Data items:
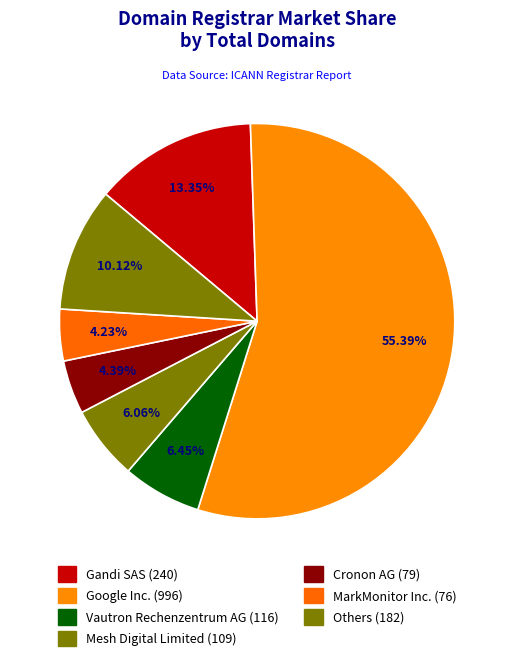

Count the number of slices in the pie.

7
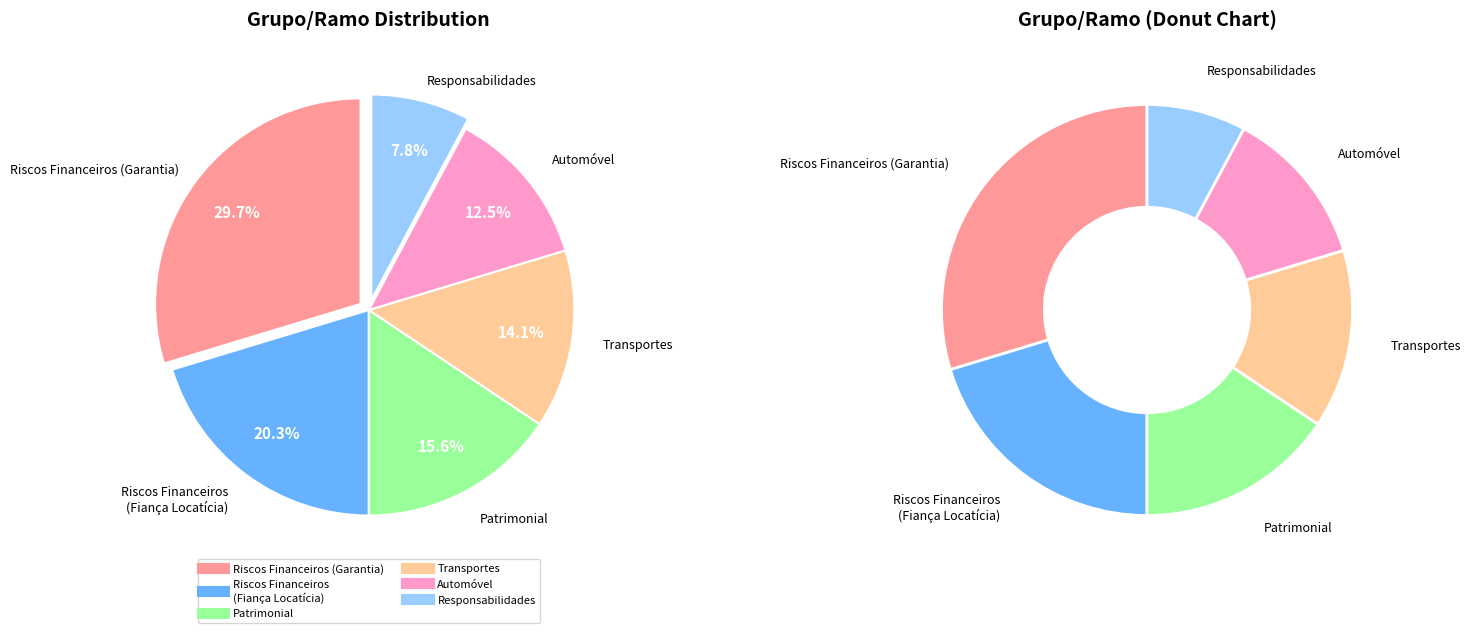

Is Rural the majority of the pie?

No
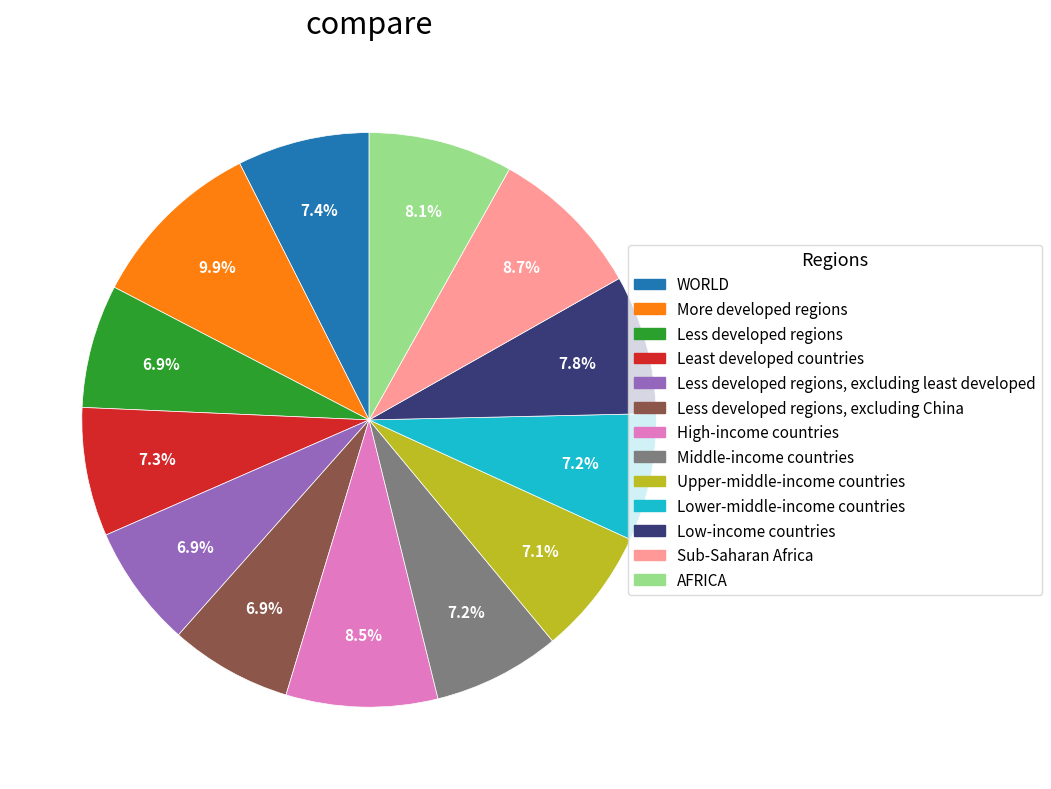

Is there a majority slice in this chart?

No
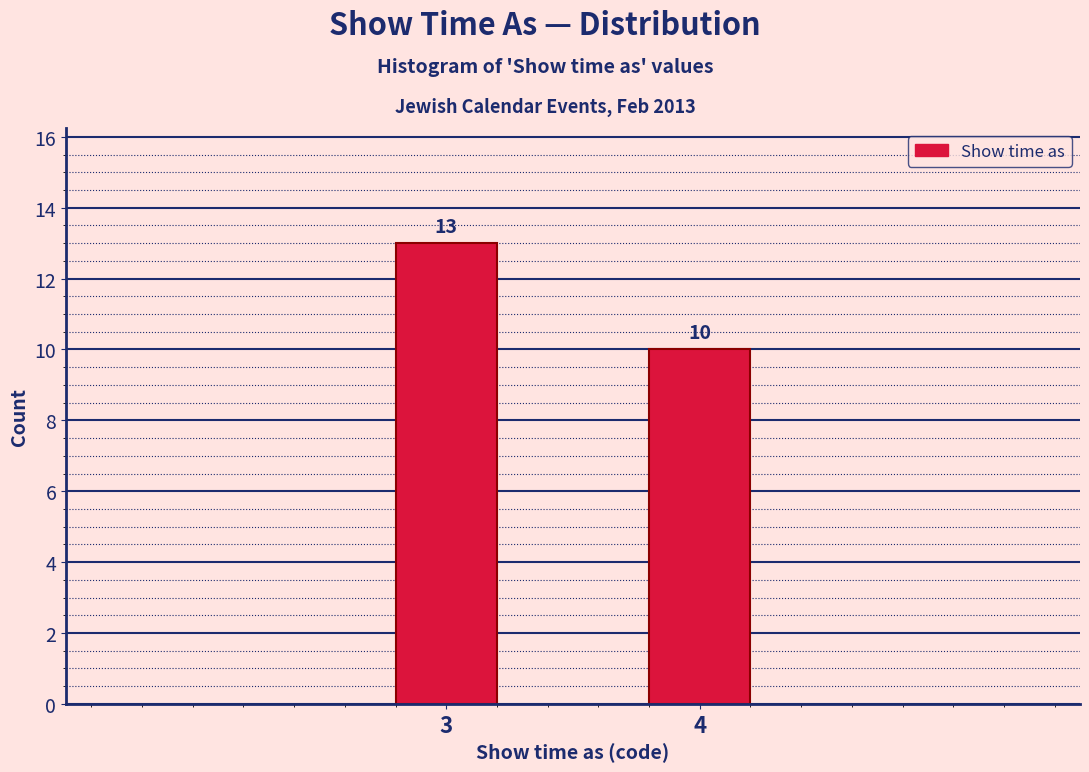

Reading right to left, transcribe all the data shown in this chart.

10	13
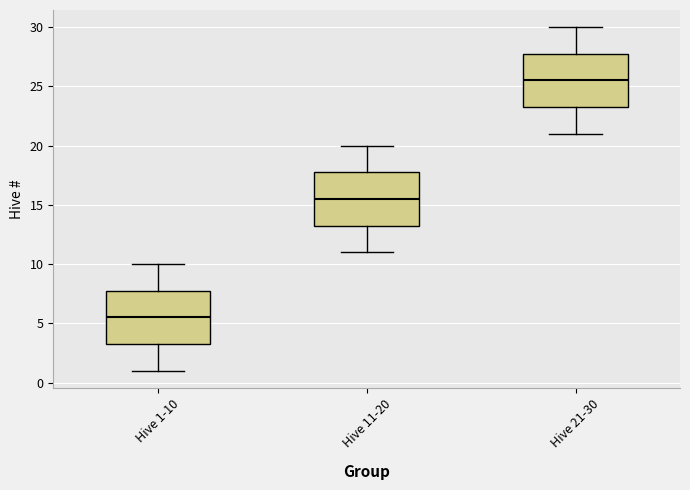

Reading left to right, transcribe this box plot: for each box, give where its median line is, the range the box spans, and where its two whiskers end, as read against the y-axis. The values are not printed on the chart, so give them approximately, as read against the axis.

Hive 1-10: median 5.5, box 3.5 to 8.0, whiskers 1.0 to 10.0
Hive 11-20: median 15.5, box 13.5 to 18.0, whiskers 11.0 to 20.0
Hive 21-30: median 25.5, box 23.5 to 28.0, whiskers 21.0 to 30.0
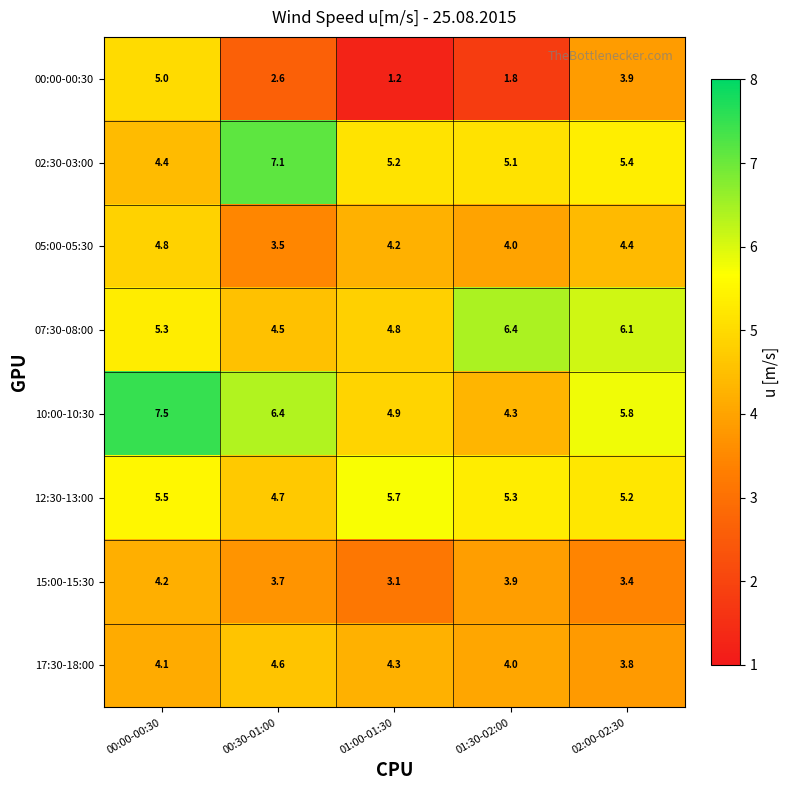

What is the approximate value of 17:30-18:00 at 00:00-00:30?

4.1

Your instructions: Format every line of the data above as a numbered list, skipping the blank lines and dropping the bracketed picture markers.

Answer to this task:
1. Count the number of slices in the pie.
2. 7
3. Is Rural the majority of the pie?
4. No
5. Is there a majority slice in this chart?
6. No
7. Reading right to left, transcribe all the data shown in this chart.
8. 10	13
9. Reading left to right, transcribe this box plot: for each box, give where its median line is, the range the box spans, and where its two whiskers end, as read against the y-axis. The values are not printed on the chart, so give them approximately, as read against the axis.
10. Hive 1-10: median 5.5, box 3.5 to 8.0, whiskers 1.0 to 10.0
11. Hive 11-20: median 15.5, box 13.5 to 18.0, whiskers 11.0 to 20.0
12. Hive 21-30: median 25.5, box 23.5 to 28.0, whiskers 21.0 to 30.0
13. What is the approximate value of 17:30-18:00 at 00:00-00:30?
14. 4.1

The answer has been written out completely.